Segment Start: Text provided
Scolardy landed the 2002 Triumph Hurdle and Mullins would have multiple winners at the other major spring festivals, Its Time For A Win landing the Topham at Aintree and Davenport Milenium bagging a pair of Grade 1s within the space of just three days at Punchestown. The 2003 Cheltenham Festival would prove a frustrating one for Mullins, but the season did end on a high note with four winners at both Fairyhouse and Punchestown, Nobody Told Me adding to her Champion Novice Hurdle win with an unlikely victory in the Grande Course de Haies d’Auteuil, the first success for a British or Irish-trained runner in the race since Dawn Run won for Mullins’ father Paddy 19 years earlier. Rule Supreme followed suit in 2004 after winning the Royal & SunAlliance Chase at Cheltenham.

Hedgehunter had been campaigned in the 2004/05 season with the Grand National in mind having run so well in the previous season’s race, likely to have been placed before falling at the last. The plan was perfectly carried out and he ran out a wide-margin winner at Aintree under Ruby Walsh, who was by now dividing his riding duties between Mullins and Paul Nicholls. Hedgehunter finished second in the following season’s renewal just weeks after filling the same spot in the Cheltenham Gold Cup, while Mullins ended that campaign with six wins at the Punchestown Festival.
Segment End: Text provided
Segment Start: Stored data
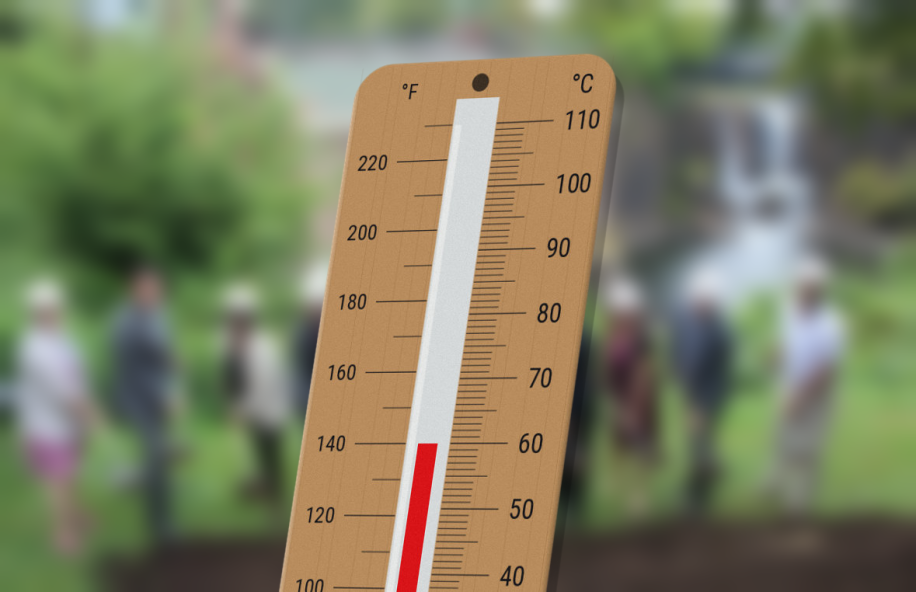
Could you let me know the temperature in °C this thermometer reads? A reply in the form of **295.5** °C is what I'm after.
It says **60** °C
Segment End: Stored data
__Brief 1__: In the racing text, who rode Hedgehunter to his Grand National win at Aintree?
__Brief 2__: Please transcribe the part of the racing text that opens with the words containing "Scolardy landed the" and closes with "Chase at Cheltenham.".

__Answer space 1__: Ruby Walsh

__Answer space 2__:
Scolardy landed the 2002 Triumph Hurdle and Mullins would have multiple winners at the other major spring festivals, Its Time For A Win landing the Topham at Aintree and Davenport Milenium bagging a pair of Grade 1s within the space of just three days at Punchestown. The 2003 Cheltenham Festival would prove a frustrating one for Mullins, but the season did end on a high note with four winners at both Fairyhouse and Punchestown, Nobody Told Me adding to her Champion Novice Hurdle win with an unlikely victory in the Grande Course de Haies d’Auteuil, the first success for a British or Irish-trained runner in the race since Dawn Run won for Mullins’ father Paddy 19 years earlier. Rule Supreme followed suit in 2004 after winning the Royal & SunAlliance Chase at Cheltenham.